• _Work task_: Below are records to transcribe in full and unchanged; omit every picture.

═══ Material shown ═══

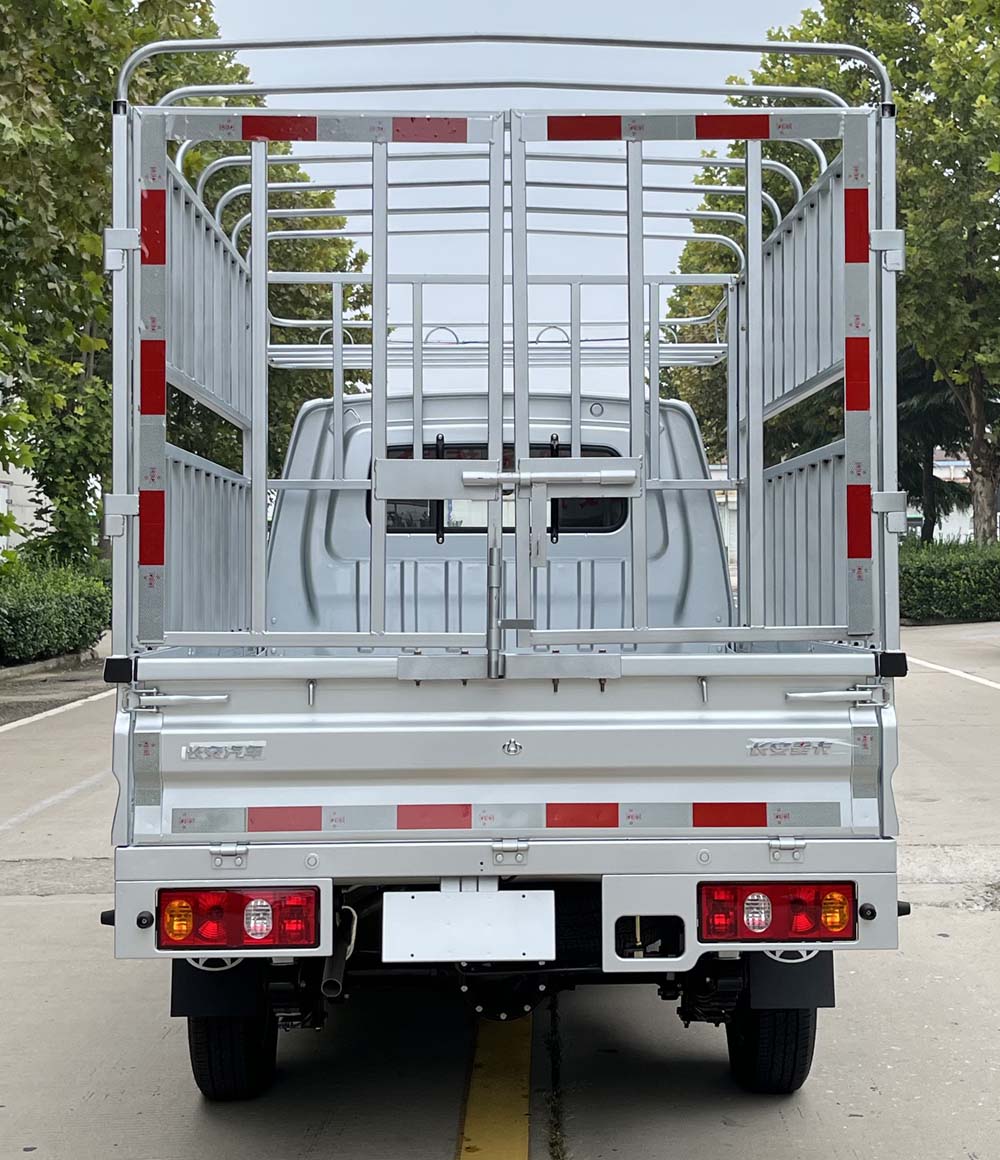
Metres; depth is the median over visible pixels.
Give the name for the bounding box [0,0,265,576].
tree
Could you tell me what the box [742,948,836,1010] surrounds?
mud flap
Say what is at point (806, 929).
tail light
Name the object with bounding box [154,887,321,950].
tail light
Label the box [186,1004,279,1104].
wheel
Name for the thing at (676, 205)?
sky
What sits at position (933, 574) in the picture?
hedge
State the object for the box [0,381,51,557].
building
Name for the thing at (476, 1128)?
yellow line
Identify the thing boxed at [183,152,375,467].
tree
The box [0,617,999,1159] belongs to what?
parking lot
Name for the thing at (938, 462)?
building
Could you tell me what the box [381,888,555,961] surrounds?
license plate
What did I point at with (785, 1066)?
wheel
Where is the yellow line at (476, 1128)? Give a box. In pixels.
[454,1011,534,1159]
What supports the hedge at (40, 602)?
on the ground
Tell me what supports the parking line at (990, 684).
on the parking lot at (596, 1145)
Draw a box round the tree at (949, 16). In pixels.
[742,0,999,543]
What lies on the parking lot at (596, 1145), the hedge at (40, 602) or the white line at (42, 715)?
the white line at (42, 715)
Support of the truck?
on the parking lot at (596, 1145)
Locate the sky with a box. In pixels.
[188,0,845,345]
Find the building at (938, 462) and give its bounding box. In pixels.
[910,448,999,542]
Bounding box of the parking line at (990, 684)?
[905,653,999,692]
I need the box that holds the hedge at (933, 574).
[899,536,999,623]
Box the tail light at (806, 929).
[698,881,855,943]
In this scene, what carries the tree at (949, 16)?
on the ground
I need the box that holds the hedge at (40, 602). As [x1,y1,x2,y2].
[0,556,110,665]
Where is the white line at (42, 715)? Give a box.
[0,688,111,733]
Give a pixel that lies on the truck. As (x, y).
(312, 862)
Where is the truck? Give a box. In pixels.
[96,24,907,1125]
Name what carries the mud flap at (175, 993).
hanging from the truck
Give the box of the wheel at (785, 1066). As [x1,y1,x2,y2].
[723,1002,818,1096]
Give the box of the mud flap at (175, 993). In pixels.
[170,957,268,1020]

═══

• _Response area_:
Metres; depth is the median over visible pixels.
Give the name for the bounding box [0,0,265,576].
tree
Could you tell me what the box [742,948,836,1010] surrounds?
mud flap
Say what is at point (806, 929).
tail light
Name the object with bounding box [154,887,321,950].
tail light
Label the box [186,1004,279,1104].
wheel
Name for the thing at (676, 205)?
sky
What sits at position (933, 574) in the picture?
hedge
State the object for the box [0,381,51,557].
building
Name for the thing at (476, 1128)?
yellow line
Identify the thing boxed at [183,152,375,467].
tree
The box [0,617,999,1159] belongs to what?
parking lot
Name for the thing at (938, 462)?
building
Could you tell me what the box [381,888,555,961] surrounds?
license plate
What did I point at with (785, 1066)?
wheel
Where is the yellow line at (476, 1128)? Give a box. In pixels.
[454,1011,534,1159]
What supports the hedge at (40, 602)?
on the ground
Tell me what supports the parking line at (990, 684).
on the parking lot at (596, 1145)
Draw a box round the tree at (949, 16). In pixels.
[742,0,999,543]
What lies on the parking lot at (596, 1145), the hedge at (40, 602) or the white line at (42, 715)?
the white line at (42, 715)
Support of the truck?
on the parking lot at (596, 1145)
Locate the sky with a box. In pixels.
[188,0,845,345]
Find the building at (938, 462) and give its bounding box. In pixels.
[910,448,999,542]
Bounding box of the parking line at (990, 684)?
[905,653,999,692]
I need the box that holds the hedge at (933, 574).
[899,536,999,623]
Box the tail light at (806, 929).
[698,881,855,943]
In this scene, what carries the tree at (949, 16)?
on the ground
I need the box that holds the hedge at (40, 602). As [x1,y1,x2,y2].
[0,556,110,665]
Where is the white line at (42, 715)? Give a box.
[0,688,111,733]
Give a pixel that lies on the truck. As (x, y).
(312, 862)
Where is the truck? Give a box. In pixels.
[96,24,907,1125]
Name what carries the mud flap at (175, 993).
hanging from the truck
Give the box of the wheel at (785, 1066). As [x1,y1,x2,y2].
[723,1002,818,1096]
Give the box of the mud flap at (175, 993). In pixels.
[170,957,268,1020]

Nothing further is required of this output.